Indien de rechter bij voormelde vraag heeft betrokken dat sprake is van - kort gezegd -
meermalen telen, sluit die enkele omstandigheid niet uit dat zich voorts de situatie kan voordoen
dat ook het "in de uitoefening van een beroep of bedrijf" handelen als bedoeld in art. 11, derde
lid, Opiumwet, meermalen is gepleegd en dat op die grond wordt geoordeeld dat sprake is van op
zichzelf staande handelingen die meer dan één misdrijf opleveren.
4.4. Blijkens zijn hiervoor onder 2.2 weergegeven overwegingen heeft het Hof bij de in de
bewezenverklaring - overeenkomstig de tenlastelegging - tot uitdrukking gebrachte omstandigheid
dat sprake is van "in de uitoefening van een beroep of bedrijf" in de zin van art. 11, derde lid,
Opiumwet mede betrokken dat het opzettelijk telen van hennepplanten meermalen heeft
plaatsgevonden.
Nu de bestreden uitspraak niets inhoudt waaruit kan worden afgeleid dat ten aanzien van het
onder 3 bewezenverklaarde sprake is van op zichzelf staande handelingen in de uitoefening van
een beroep of bedrijf die meer dan één misdrijf opleveren, heeft het Hof ten onrechte aan de
kwalificatie "meermalen gepleegd" toegevoegd.
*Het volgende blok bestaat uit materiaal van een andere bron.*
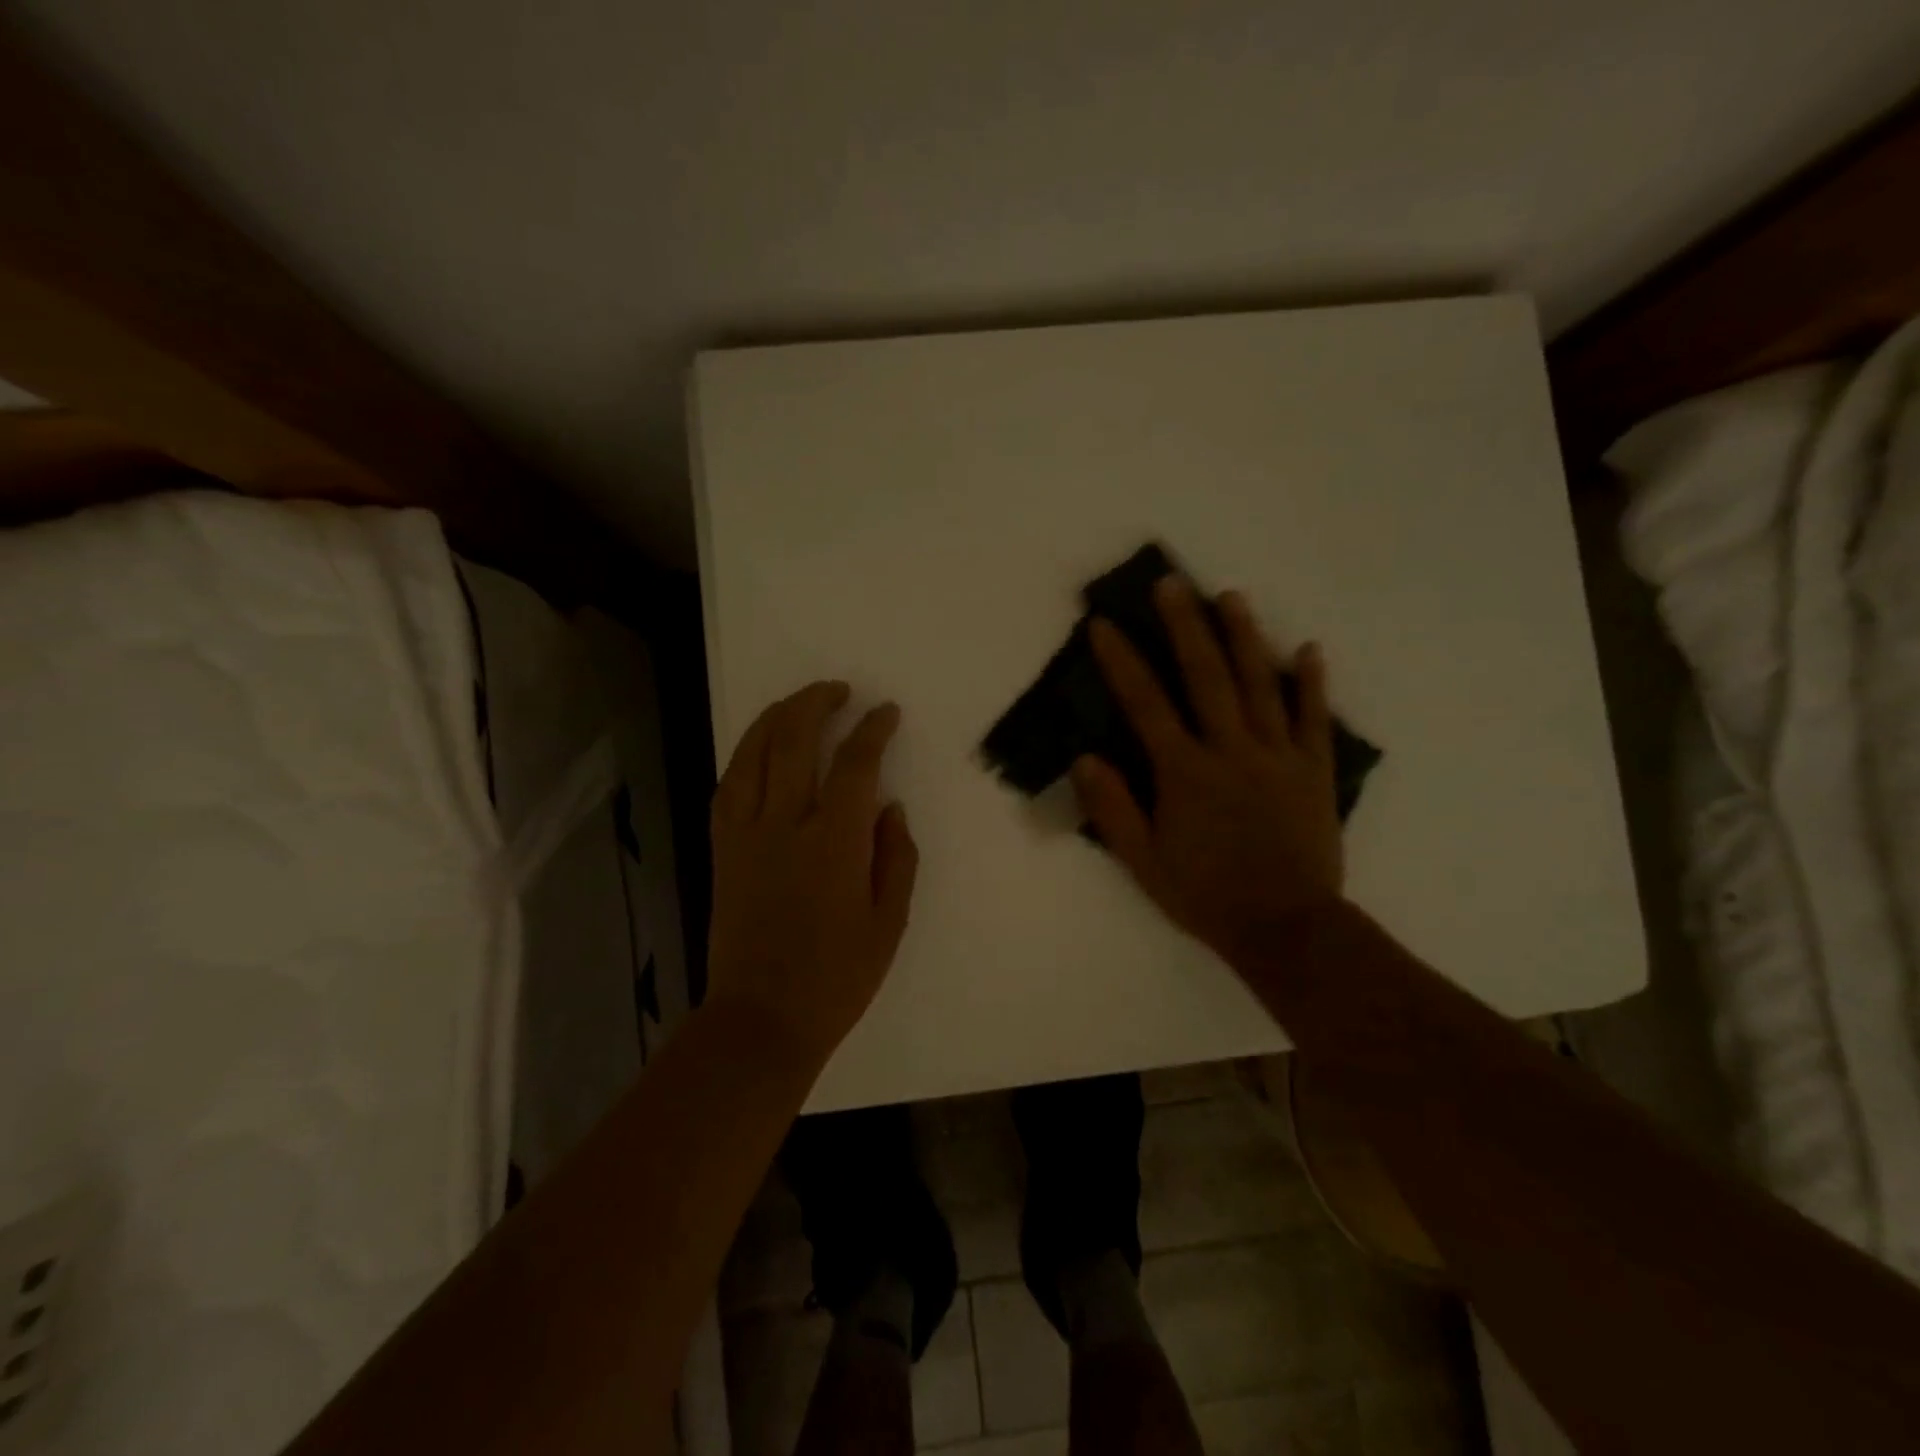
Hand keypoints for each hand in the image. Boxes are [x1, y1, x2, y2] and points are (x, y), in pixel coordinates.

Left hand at [707, 681, 919, 1061]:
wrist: (762, 1019)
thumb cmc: (837, 977)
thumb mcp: (889, 921)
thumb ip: (896, 856)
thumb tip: (889, 808)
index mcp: (835, 843)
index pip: (856, 764)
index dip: (873, 730)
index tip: (886, 712)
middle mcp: (785, 825)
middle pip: (795, 740)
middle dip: (818, 703)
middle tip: (840, 690)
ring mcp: (746, 835)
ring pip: (753, 754)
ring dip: (777, 718)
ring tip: (798, 703)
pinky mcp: (722, 850)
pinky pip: (728, 787)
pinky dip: (744, 756)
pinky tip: (758, 749)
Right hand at [1071, 577, 1344, 971]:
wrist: (1286, 928)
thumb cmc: (1206, 896)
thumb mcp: (1143, 862)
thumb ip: (1113, 809)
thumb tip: (1086, 758)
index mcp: (1185, 773)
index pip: (1146, 705)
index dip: (1122, 662)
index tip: (1104, 625)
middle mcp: (1230, 751)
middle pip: (1206, 677)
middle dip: (1185, 627)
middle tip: (1172, 583)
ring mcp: (1278, 756)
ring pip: (1259, 685)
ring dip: (1244, 637)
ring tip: (1231, 596)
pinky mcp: (1313, 771)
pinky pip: (1313, 719)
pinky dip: (1311, 682)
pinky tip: (1308, 648)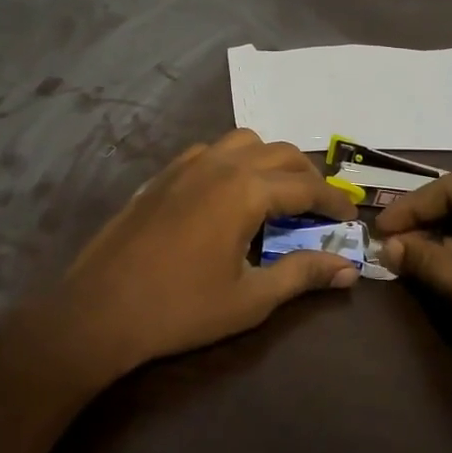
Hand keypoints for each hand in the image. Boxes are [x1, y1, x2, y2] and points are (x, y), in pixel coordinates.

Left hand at [50, 130, 359, 381]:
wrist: (99, 310)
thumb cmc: (180, 309)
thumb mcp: (250, 299)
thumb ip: (302, 275)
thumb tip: (348, 270)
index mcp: (245, 190)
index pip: (306, 186)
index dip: (334, 202)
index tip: (352, 218)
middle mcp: (219, 165)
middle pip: (279, 153)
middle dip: (307, 176)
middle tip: (319, 210)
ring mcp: (185, 165)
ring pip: (242, 142)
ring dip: (269, 161)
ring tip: (276, 196)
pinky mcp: (161, 176)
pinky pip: (209, 151)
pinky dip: (232, 162)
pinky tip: (228, 195)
4.5. In art. 80a RO is bepaald dat het beroep in cassatie niet-ontvankelijk kan worden verklaard op de
grond dat de betrokkene klaarblijkelijk onvoldoende belang heeft bij het cassatieberoep. Daarom
mag in gevallen waarin dat belang niet evident is, van de verdediging in redelijkheid worden
verlangd dat zij in de cassatieschriftuur een toelichting geeft met betrekking tot het belang bij
haar klacht.
Alle door het Hof toegepaste strafbepalingen bevatten een strafbedreiging met onder meer een
gevangenisstraf van ten hoogste zes jaren. Ingevolge art. 57, tweede lid, Sr is te dezen het
wettelijk strafmaximum, voor zover het een gevangenisstraf betreft, acht jaren gevangenisstraf.
Gelet hierop en in aanmerking genomen de door het Hof opgelegde gevangenisstraf van twaalf
maanden en 's Hofs motivering van die straf, is het belang van de verdachte bij zijn
cassatieberoep niet evident. In aanmerking genomen dat de schriftuur niet een toelichting met
betrekking tot dit belang bevat - de stelling dat "een ongebreidelde cumulatie van strafoplegging
dreigt" is daartoe niet genoegzaam - mist de verdachte een voldoende rechtens te respecteren
belang bij zijn klacht in cassatie.

4.6. Het middel kan niet tot cassatie leiden.

5 Beoordeling van het derde middel

5.1. Het middel klaagt dat de redelijke termijn als bedoeld in art. 6, eerste lid, EVRM in de cassatiefase
is overschreden omdat de stukken te laat door het Hof zijn ingezonden.

5.2. Het middel is gegrond. Voorts doet de Hoge Raad uitspraak nadat meer dan twee jaren zijn
verstreken na het instellen van het cassatieberoep. Een en ander brengt mee dat de redelijke
termijn als bedoeld in art. 6, eerste lid, EVRM is overschreden. Dit moet leiden tot vermindering van
de aan de verdachte opgelegde gevangenisstraf van twaalf maanden.

6 Slotsom

Nu de Hoge Raad geen grond aanwezig oordeelt waarop de bestreden uitspraak ambtshalve zou
behoren te worden vernietigd, brengt hetgeen hiervoor is overwogen mee dat als volgt moet worden
beslist.

7 Beslissing
De Hoge Raad:
vernietigt de bestreden uitspraak maar uitsluitend wat betreft de duur van de opgelegde
gevangenisstraf;
vermindert deze in die zin dat deze elf maanden en een week beloopt;
verwerpt het beroep voor het overige.

Dit arrest is gewezen door de vice-president A.J.A. van Dorst als voorzitter, en de raadsheren V. van
den Brink en E.S.G.N.A.I. van de Griend, in bijzijn van de waarnemend griffier E. Schnetz, en
uitgesproken ter openbare terechtzitting van 10 februari 2015.